*** Study text ***

The last speaker said he believed that the people who would eventually bring peace to the world, political peace and industrial peace, would be the workers of the world. I should like to go a little further and say that the only outlook which many of us see when we anxiously scan the horizon in every direction, the only visible beginning which we can find for a moral substitute for war, is to be found in the labor movement as it is developing in every land on the face of the earth.

The first people to conceive the need of modern internationalism was, as you well know, an association of workingmen. They were organized in London in 1864, and they called themselves simply this: An International Association of Workingmen. What did they say at their third meeting in Brussels, which was held, I believe, in 1868? They recommended in their resolutions to the workingmen that when [page 2] war was declared between two countries all the workingmen of both should call a strike. What did they further say? They said that back of all the governmental officers, back of all the talk, back of all the diplomacy, the people that worked with their hands were the nation, and they alone should control the destiny of the nation. And what has come about now? If the Emperor of Germany should [tomorrow], in case of a great war, have to call out not only his standing army, but also the reserves, he would produce what would amount to an industrial strike of all the men in Germany. They would leave the factories, the shops, their professions, and the universities, and the Emperor would be surprised to find himself the leader of a tremendous strike.

Now, how has this come about? Many times in these meetings we have heard pretty sermons-–pretty definitions of war; but Von Moltke, the great German soldier, also gave us a definition of war; and his definition was that war is just simple destruction, destruction of life and destruction of property. Who should protest against this destruction? Who should band together for preserving human life, for keeping the fields free from the tramping of soldiers, from the destruction of the precious bread that men love to have? I say it is the workers, who year after year nourish and bring up the bulk of the nation. Are not they the people who stand over against the soldier who destroys? The peace movement should be in the hands of those who produce, and not be allowed to fall into the hands of those who destroy.

*** End of Study text ***
*** Material shown ***

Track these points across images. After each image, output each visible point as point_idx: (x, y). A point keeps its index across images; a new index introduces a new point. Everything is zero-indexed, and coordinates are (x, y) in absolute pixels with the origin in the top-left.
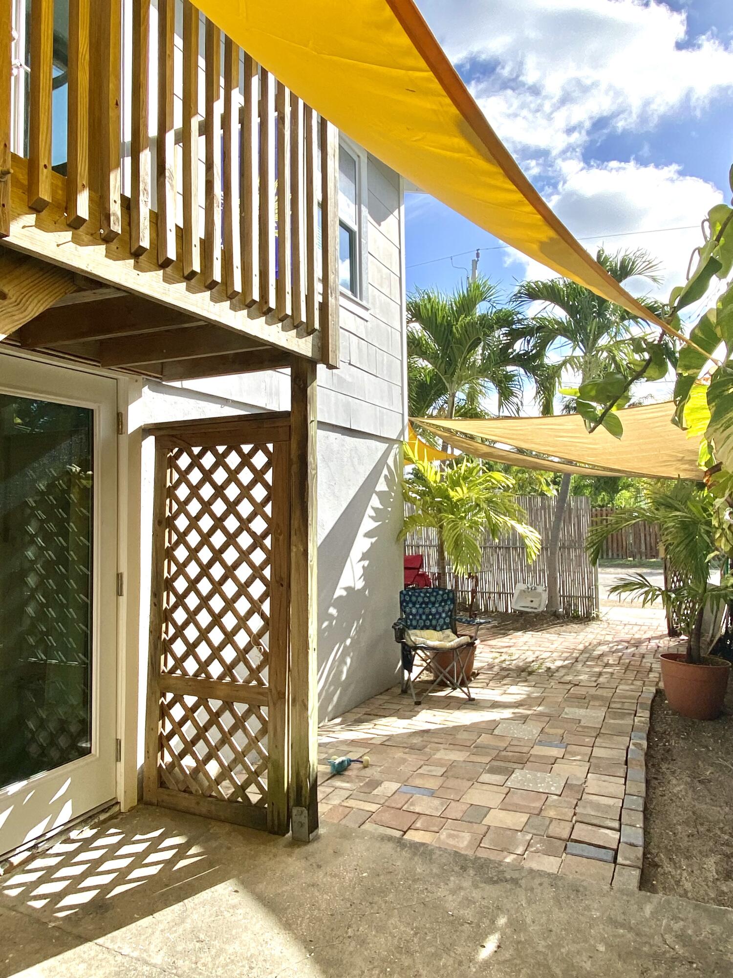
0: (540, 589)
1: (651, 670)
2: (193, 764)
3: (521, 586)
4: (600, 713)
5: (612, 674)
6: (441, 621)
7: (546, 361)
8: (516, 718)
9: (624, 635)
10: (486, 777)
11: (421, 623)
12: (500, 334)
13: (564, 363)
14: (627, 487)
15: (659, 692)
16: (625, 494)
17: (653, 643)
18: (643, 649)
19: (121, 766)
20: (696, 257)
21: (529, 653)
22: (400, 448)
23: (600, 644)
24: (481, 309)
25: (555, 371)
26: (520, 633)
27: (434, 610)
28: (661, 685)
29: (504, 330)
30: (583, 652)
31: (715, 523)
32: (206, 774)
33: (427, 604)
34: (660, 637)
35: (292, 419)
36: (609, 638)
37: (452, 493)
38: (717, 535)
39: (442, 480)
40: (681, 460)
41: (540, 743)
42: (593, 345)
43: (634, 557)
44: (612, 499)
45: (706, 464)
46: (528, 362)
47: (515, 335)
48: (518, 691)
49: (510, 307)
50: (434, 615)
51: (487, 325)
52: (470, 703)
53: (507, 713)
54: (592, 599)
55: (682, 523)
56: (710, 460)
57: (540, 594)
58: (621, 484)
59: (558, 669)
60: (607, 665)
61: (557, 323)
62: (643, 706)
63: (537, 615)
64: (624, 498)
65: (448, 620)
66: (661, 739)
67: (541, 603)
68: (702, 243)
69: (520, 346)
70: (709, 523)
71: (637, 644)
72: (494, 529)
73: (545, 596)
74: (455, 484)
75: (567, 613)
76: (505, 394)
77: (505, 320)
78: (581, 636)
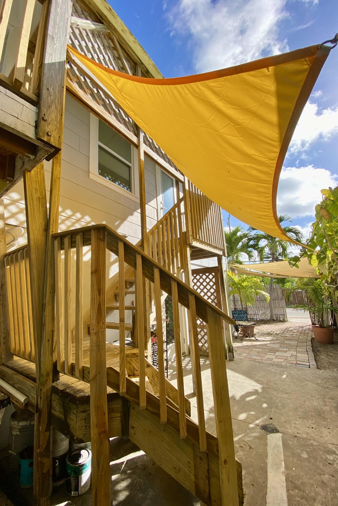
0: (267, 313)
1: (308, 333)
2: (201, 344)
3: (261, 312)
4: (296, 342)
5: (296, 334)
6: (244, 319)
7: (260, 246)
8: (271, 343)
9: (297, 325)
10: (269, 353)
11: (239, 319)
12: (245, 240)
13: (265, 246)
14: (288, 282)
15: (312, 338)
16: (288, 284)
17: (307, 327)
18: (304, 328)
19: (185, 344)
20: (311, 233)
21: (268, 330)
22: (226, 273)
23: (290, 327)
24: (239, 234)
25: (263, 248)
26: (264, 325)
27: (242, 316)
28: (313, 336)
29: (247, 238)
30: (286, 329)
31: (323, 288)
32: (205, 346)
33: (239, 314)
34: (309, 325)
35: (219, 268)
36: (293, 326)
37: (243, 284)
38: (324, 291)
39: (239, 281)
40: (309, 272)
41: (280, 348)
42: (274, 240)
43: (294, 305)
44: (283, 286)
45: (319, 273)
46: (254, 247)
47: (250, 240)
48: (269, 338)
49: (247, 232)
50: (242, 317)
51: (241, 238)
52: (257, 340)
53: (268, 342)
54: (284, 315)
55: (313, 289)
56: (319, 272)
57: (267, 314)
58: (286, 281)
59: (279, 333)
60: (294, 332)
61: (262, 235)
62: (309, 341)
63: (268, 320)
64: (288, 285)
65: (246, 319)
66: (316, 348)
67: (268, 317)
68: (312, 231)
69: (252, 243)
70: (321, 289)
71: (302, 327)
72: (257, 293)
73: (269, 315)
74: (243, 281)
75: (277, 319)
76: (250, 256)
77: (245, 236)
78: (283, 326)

*** End of Material shown ***
*** Material shown ***

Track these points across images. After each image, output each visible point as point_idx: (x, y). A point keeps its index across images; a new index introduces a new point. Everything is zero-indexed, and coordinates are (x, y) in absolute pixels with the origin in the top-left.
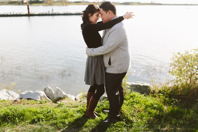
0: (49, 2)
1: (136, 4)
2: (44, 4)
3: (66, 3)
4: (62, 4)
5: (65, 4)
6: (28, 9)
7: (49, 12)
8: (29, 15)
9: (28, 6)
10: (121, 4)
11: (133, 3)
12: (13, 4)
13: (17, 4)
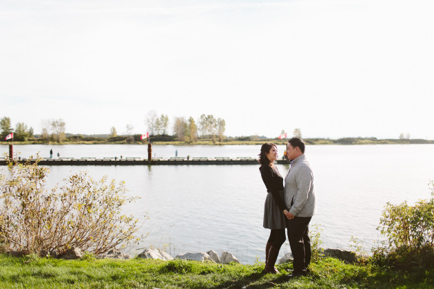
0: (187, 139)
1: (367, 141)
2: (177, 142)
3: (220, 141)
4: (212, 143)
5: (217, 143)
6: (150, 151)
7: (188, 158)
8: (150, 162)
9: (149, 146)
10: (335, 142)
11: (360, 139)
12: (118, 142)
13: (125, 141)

*** End of Material shown ***
*** Material shown ***

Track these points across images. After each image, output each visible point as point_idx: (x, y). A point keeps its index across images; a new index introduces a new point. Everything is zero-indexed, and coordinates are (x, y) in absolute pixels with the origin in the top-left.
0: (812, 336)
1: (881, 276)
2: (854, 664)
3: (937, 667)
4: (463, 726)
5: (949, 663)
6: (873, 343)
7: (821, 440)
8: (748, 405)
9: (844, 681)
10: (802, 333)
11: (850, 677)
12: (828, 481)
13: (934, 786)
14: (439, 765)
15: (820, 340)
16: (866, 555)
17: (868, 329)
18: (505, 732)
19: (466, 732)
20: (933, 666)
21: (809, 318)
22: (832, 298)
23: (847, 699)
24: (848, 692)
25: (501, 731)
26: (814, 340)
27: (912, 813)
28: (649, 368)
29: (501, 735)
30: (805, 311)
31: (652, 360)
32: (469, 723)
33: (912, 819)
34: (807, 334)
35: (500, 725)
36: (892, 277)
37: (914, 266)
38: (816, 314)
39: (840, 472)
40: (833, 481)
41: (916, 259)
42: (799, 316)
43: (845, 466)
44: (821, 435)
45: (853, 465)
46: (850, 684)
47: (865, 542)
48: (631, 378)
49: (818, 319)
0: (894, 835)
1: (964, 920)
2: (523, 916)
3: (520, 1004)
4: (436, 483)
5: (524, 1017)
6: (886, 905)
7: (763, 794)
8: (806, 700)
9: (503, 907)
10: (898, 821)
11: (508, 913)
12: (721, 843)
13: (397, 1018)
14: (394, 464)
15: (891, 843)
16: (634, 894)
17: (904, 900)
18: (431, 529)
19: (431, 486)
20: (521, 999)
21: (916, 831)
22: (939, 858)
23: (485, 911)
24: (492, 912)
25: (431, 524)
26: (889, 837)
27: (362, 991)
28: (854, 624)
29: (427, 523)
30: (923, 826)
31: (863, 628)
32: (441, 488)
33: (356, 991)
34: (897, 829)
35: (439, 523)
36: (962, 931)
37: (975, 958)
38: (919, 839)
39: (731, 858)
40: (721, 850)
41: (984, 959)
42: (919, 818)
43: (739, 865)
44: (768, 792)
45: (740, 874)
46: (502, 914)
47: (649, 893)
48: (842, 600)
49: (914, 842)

*** End of Material shown ***

**To do:**
Write the next few sentences of the speech about the labor movement and peace, picking up after its final sentence.

**Result of this exercise:**
Let us imagine for one instant the great moral change which would come over all the world if people all worked with their hands. It would be something like the moral change which came over Count Tolstoy when he quit being a soldier and went to work on his estate. Suddenly there came about in him that which religious people call conversion. He suddenly saw that the man at the bottom was the man who is the [savior] of life, because he labors, because he produces. As things are now he labors too much. He has to wear himself out with work; he hasn't enough to feed his children; he hasn't decent conditions under which to perform his work. But in spite of that he has the great blessing of labor, and that in itself is a source of life; it is the source of moral life as well as physical life. And it would seem to me that the men who represent labor in this large convention which is at present assembled in three halls in this city might say to themselves: We hold within our power that which will eventually make for universal peace.

There is enough grain produced each year to feed all the children of the world, not merely to keep them alive, as we do now, but to nourish them in mind and body. We shall come to the point some day when all human labor will be considered so valuable, and human life so important, because it contributes to the great process of civilization, that we will not allow any man, during the prime of his life, to be shot down, nor allow him to go forth to kill his fellow men.